* _Provided text_:

= Bryden Thomson =

Scottish conductor (1928–1991)

Bryden Thomson (16 July 1928 – 14 November 1991) was a Scottish conductor, remembered especially for his championship of British and Scandinavian composers. His recordings include influential surveys of the orchestral music of Hamilton Harty and Arnold Bax. He was principal conductor of several British orchestras, including the Ulster Orchestra, which flourished under his tenure.

==Biography==

===Early life and studies===
Bryden ("Jack") Thomson was born in Ayr and grew up playing the violin and cello. Soon after entering the Royal Scottish Academy of Music in Glasgow on a scholarship at the age of 15, he was called up to serve in the Highland Light Infantry, where he played the piano in the regimental band and taught himself the clarinet. After the war, he returned to his studies at the Royal Scottish Academy of Music. In 1954, he moved to Germany to study conducting, first with Hans Schmidt-Isserstedt at the newly founded Hochschule für Musik in Hamburg, and then with Igor Markevitch at the Mozarteum University of Salzburg.

* _Dataset_:

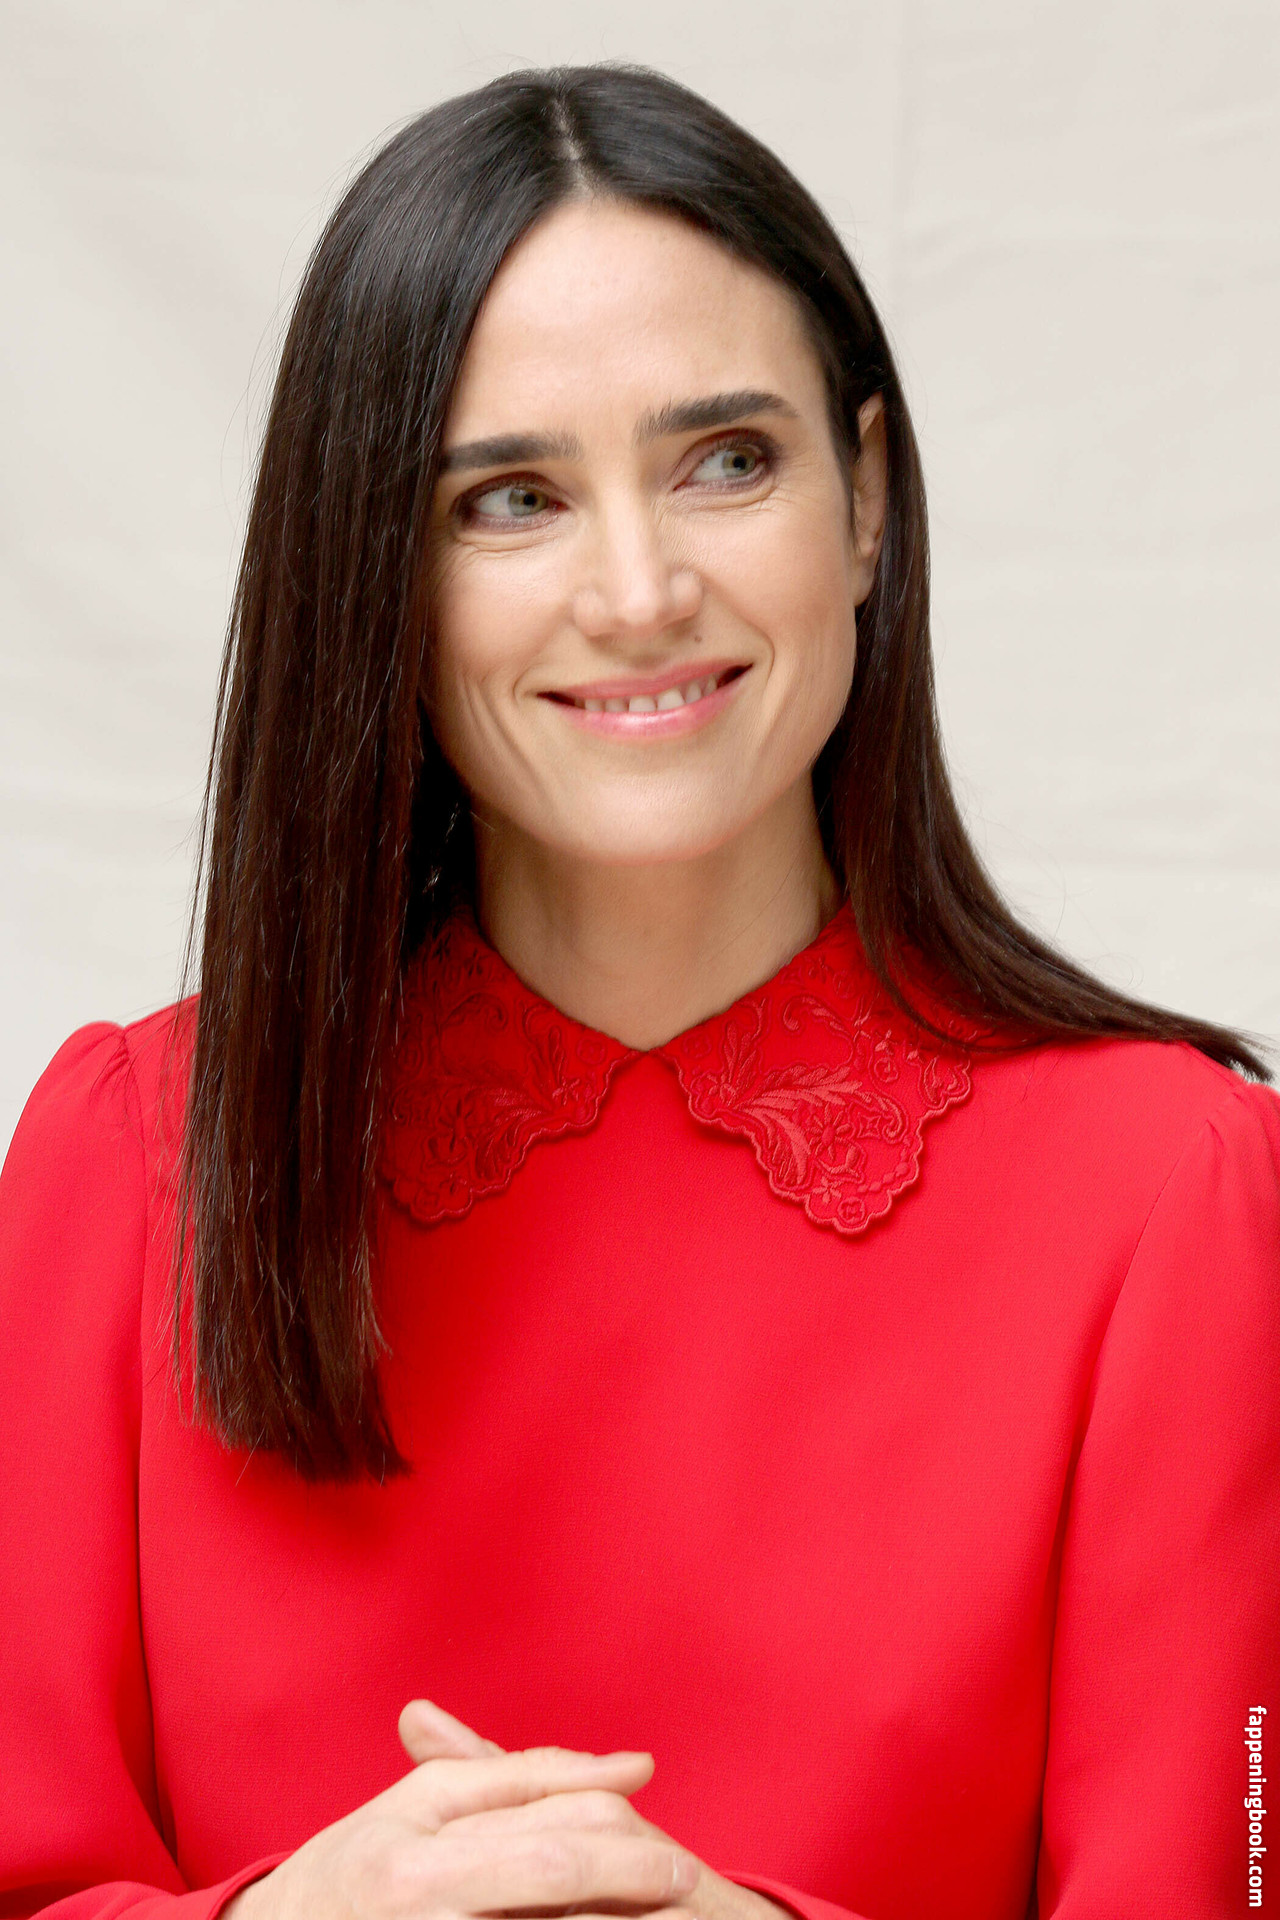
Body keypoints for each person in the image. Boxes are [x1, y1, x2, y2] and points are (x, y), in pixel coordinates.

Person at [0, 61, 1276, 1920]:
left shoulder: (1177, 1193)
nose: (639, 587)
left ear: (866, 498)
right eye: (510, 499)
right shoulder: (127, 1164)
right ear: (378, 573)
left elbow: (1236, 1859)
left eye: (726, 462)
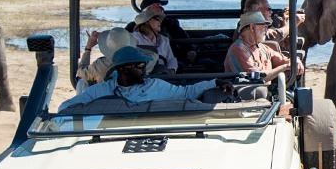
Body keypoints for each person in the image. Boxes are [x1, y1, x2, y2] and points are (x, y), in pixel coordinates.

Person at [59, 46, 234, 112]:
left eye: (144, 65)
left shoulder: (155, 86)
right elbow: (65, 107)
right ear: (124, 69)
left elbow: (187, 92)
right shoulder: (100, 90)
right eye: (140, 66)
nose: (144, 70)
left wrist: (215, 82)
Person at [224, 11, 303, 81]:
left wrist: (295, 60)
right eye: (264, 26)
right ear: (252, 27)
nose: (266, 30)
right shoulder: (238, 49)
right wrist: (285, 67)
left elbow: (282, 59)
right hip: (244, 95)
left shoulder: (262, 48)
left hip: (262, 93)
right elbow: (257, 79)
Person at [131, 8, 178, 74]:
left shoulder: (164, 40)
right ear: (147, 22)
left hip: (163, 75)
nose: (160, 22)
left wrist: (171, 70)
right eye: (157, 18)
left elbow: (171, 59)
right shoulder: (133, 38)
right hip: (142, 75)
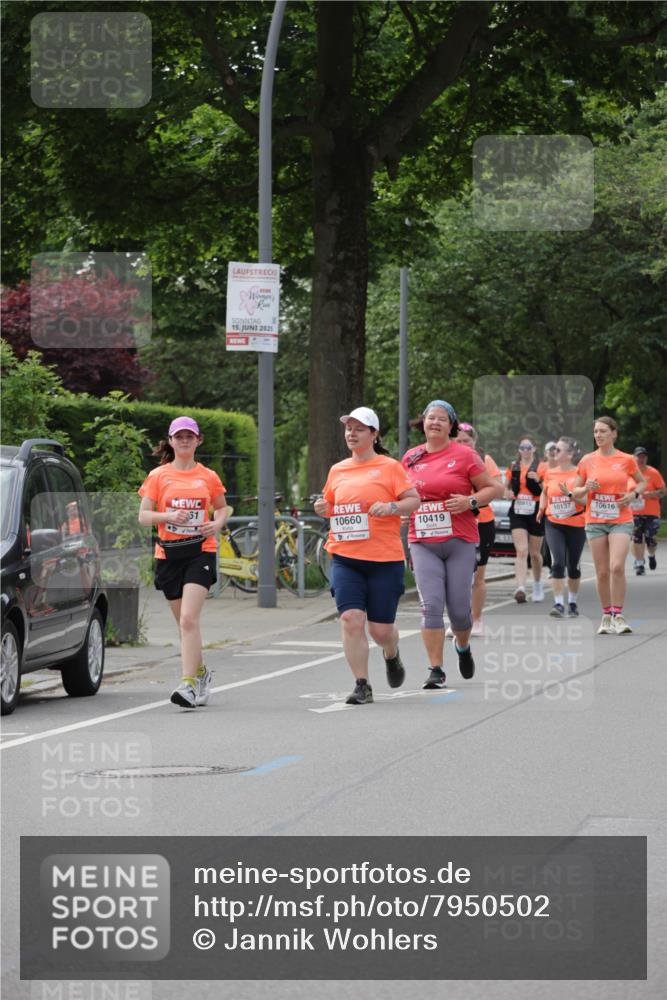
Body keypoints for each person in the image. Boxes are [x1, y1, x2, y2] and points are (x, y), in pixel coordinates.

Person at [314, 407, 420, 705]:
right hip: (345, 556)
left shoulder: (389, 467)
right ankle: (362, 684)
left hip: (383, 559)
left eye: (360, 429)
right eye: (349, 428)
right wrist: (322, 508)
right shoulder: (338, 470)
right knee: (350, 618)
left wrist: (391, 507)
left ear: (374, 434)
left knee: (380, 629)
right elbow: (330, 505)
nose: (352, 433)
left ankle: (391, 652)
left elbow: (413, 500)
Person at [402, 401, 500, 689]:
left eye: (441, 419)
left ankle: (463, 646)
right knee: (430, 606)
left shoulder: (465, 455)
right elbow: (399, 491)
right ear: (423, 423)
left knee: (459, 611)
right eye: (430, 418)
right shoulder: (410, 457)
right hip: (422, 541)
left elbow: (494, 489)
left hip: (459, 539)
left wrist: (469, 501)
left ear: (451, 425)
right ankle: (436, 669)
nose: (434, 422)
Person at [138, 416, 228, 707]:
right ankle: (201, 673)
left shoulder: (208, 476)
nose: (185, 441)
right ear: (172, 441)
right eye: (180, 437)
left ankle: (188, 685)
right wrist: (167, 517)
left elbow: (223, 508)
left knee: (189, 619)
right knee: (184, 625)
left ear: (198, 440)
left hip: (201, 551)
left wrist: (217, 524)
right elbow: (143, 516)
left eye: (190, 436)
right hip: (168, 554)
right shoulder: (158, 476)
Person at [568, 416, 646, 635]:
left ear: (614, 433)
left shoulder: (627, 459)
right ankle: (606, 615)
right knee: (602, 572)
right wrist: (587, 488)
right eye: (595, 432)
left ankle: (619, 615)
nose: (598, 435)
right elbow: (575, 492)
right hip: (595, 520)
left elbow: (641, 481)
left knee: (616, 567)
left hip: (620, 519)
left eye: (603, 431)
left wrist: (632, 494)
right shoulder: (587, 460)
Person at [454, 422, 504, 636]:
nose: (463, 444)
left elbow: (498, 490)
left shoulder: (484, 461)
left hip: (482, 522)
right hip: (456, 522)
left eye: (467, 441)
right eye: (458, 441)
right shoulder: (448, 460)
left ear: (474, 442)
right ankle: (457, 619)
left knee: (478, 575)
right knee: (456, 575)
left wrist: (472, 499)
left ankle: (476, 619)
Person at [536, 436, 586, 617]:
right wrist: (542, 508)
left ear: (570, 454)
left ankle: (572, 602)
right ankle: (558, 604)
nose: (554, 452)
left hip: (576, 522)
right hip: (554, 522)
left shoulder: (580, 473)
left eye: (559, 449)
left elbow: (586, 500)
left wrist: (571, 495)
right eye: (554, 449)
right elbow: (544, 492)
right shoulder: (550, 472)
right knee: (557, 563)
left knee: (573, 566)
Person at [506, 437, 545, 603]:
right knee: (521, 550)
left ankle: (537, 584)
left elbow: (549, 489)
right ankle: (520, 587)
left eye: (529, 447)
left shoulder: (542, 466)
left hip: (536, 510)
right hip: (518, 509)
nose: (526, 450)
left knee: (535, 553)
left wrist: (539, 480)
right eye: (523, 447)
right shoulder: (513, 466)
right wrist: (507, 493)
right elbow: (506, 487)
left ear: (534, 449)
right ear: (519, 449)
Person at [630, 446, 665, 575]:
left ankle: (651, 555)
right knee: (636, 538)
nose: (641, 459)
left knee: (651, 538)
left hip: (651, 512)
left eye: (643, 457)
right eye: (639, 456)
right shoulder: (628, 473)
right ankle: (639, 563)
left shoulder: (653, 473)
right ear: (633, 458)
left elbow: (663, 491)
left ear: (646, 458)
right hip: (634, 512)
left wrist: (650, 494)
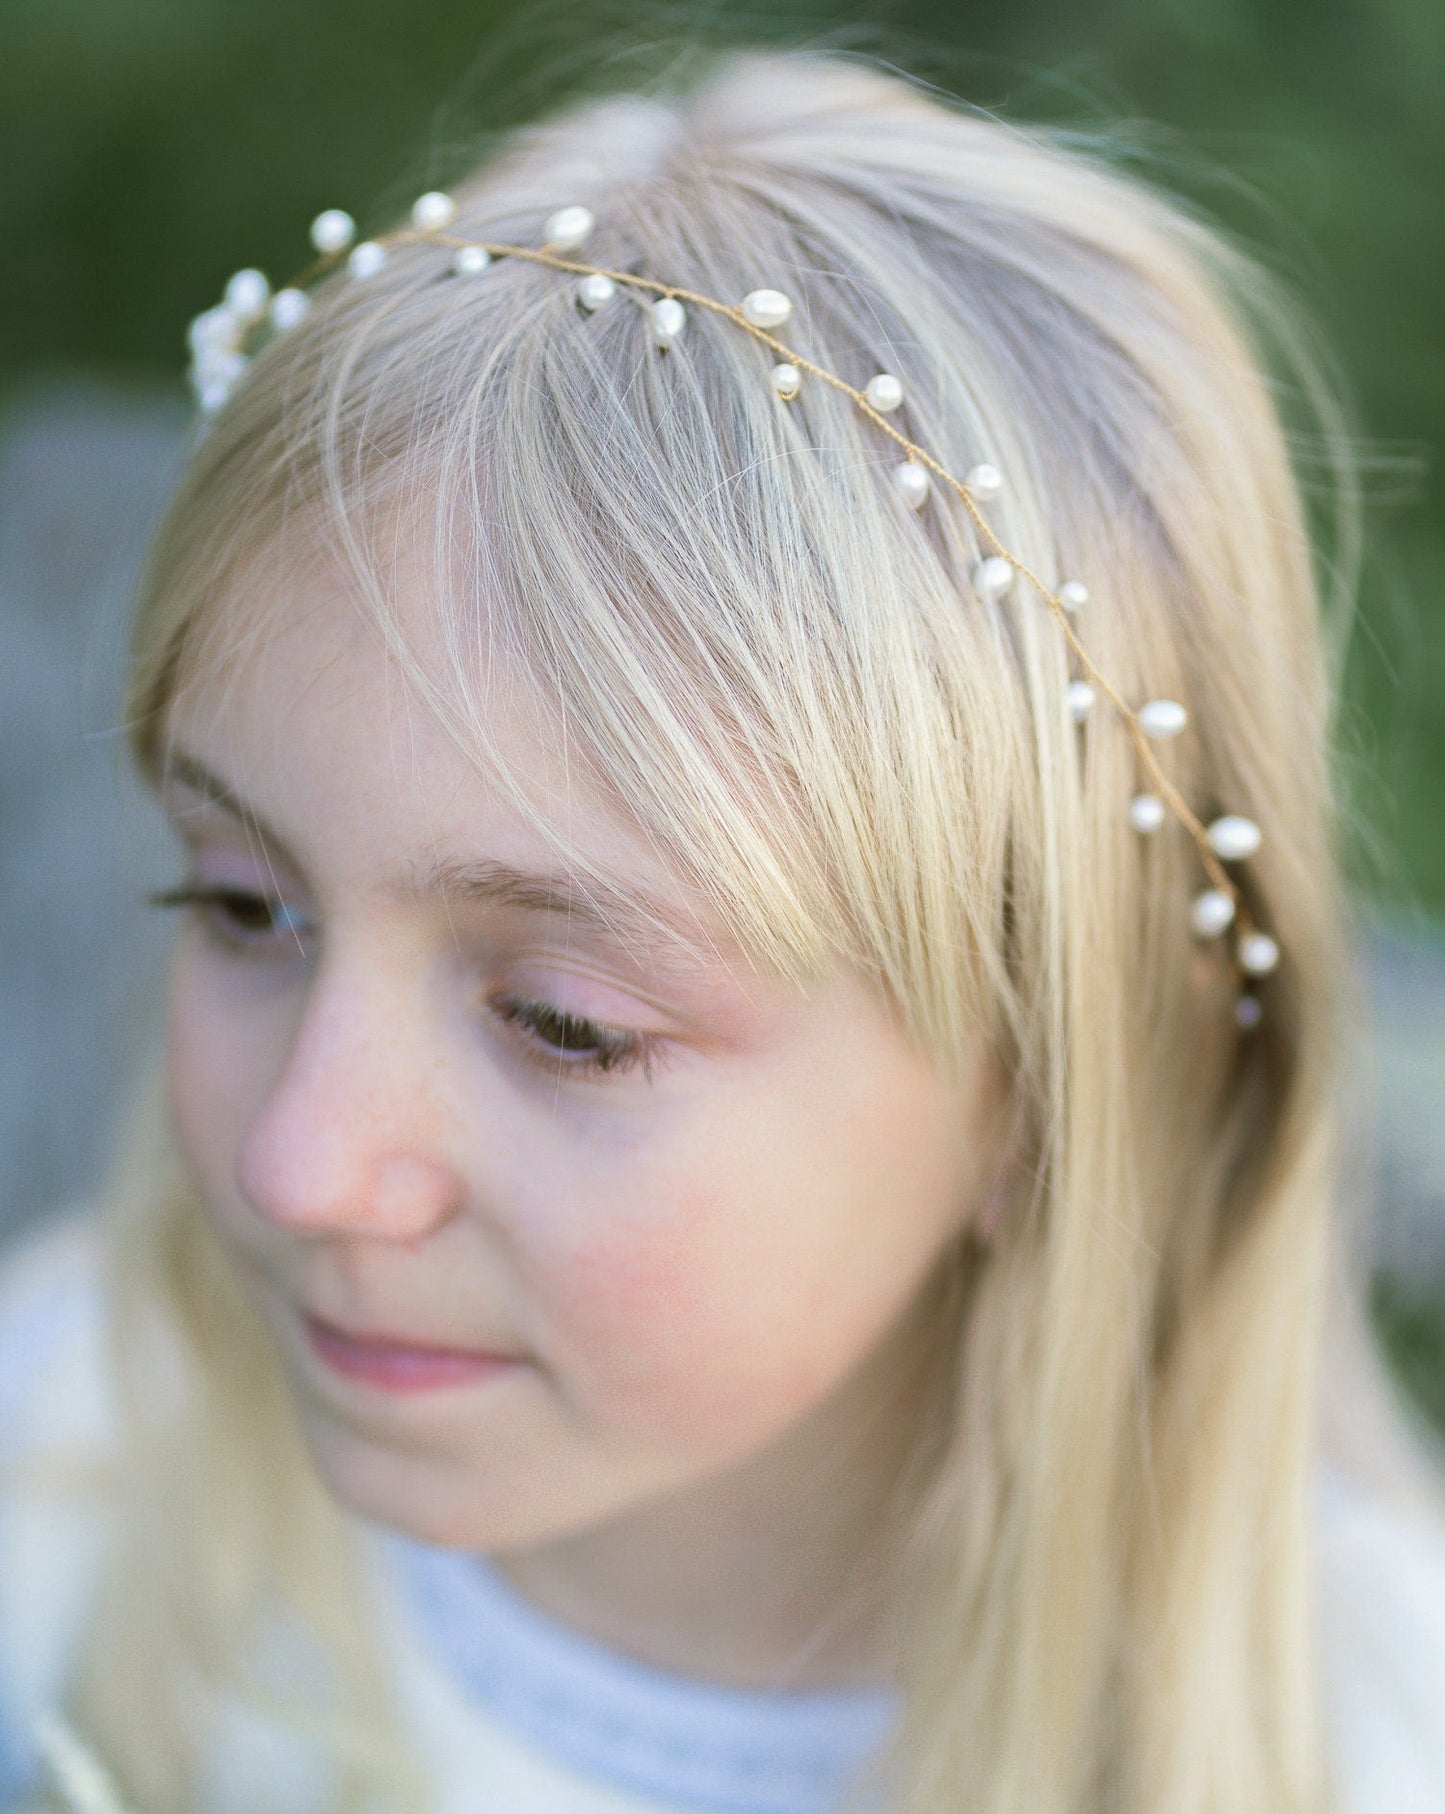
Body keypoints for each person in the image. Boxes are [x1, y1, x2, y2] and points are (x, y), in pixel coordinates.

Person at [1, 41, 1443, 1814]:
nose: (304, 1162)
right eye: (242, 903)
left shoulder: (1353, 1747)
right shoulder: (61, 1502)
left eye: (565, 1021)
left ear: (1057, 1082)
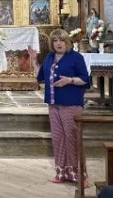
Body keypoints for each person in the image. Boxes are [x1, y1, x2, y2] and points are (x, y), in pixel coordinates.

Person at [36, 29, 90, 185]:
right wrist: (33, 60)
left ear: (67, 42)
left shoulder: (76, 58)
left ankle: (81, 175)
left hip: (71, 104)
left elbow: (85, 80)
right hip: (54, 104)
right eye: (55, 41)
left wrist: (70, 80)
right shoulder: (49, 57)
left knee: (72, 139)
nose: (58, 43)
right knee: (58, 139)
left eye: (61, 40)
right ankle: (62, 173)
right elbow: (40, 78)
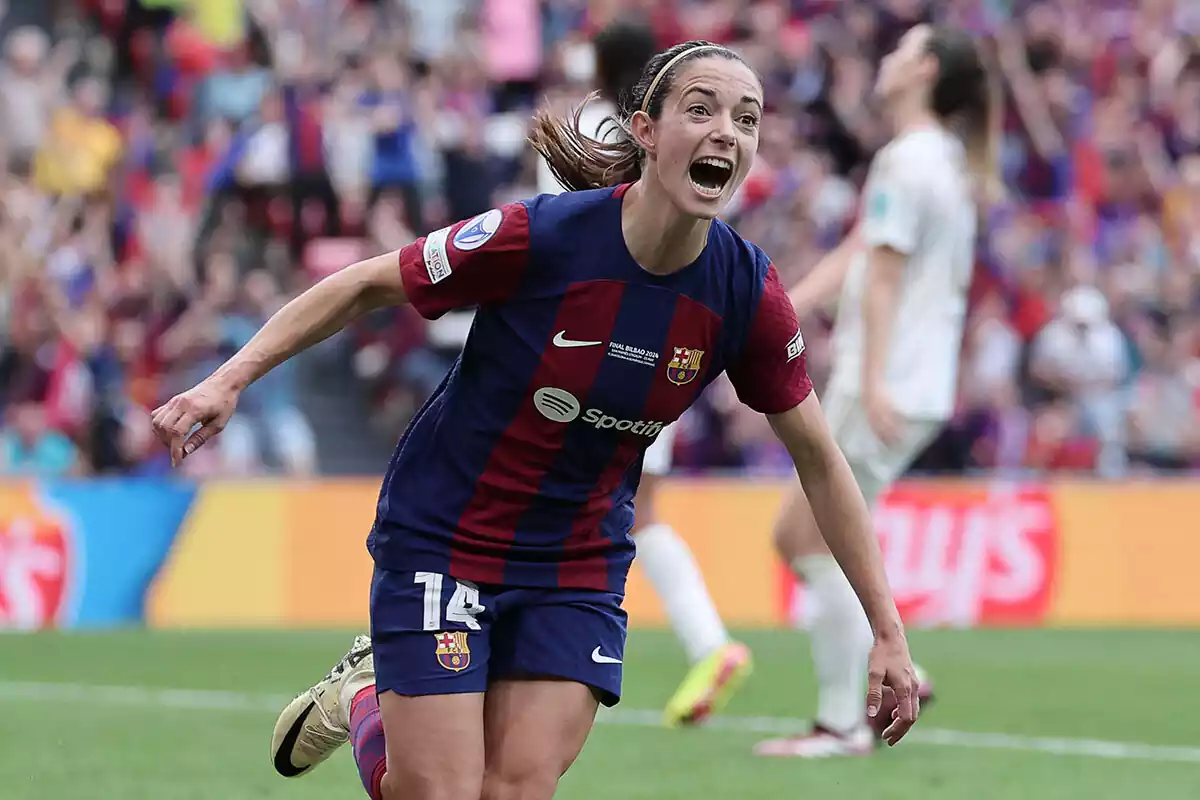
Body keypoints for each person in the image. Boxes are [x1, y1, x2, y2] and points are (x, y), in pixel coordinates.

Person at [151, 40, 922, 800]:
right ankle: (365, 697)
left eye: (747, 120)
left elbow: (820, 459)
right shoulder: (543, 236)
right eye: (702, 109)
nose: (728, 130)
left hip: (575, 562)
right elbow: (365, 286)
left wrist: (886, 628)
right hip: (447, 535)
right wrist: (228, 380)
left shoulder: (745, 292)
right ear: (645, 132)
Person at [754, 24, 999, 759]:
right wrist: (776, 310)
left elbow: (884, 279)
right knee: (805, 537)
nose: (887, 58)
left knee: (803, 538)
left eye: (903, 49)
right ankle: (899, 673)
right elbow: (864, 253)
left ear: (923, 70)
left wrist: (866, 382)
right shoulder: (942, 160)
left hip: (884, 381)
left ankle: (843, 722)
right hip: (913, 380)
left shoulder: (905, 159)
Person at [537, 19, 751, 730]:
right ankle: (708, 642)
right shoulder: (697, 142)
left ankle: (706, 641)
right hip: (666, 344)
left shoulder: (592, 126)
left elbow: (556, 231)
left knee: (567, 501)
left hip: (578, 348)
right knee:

* _Actions to take_:
a: Summarize the article on Bryden Thomson in two sentences.
b: Based on the article on Bryden Thomson, answer yes or no to each statement and quote the words that decide it: (i) Thomson learned the clarinet from another member of the regimental band. (ii) Thomson entered the Royal Scottish Academy of Music at the age of 15. (iii) Thomson studied conducting with Igor Markevitch before studying with Hans Schmidt-Isserstedt.

* _Task-by-task results_:
a: Bryden Thomson (1928–1991) was a Scottish conductor known for championing British and Scandinavian composers, whose recordings include surveys of the orchestral music of Hamilton Harty and Arnold Bax. Born in Ayr, he studied at the Royal Scottish Academy of Music in Glasgow, interrupted by wartime service in the Highland Light Infantry, and in 1954 went to Germany to study conducting with Hans Schmidt-Isserstedt in Hamburg and then with Igor Markevitch in Salzburg.

b:
(i) No: "taught himself the clarinet"
(ii) Yes: "entering the Royal Scottish Academy of Music in Glasgow on a scholarship at the age of 15"
(iii) No: "first with Hans Schmidt-Isserstedt at the newly founded Hochschule für Musik in Hamburg, and then with Igor Markevitch"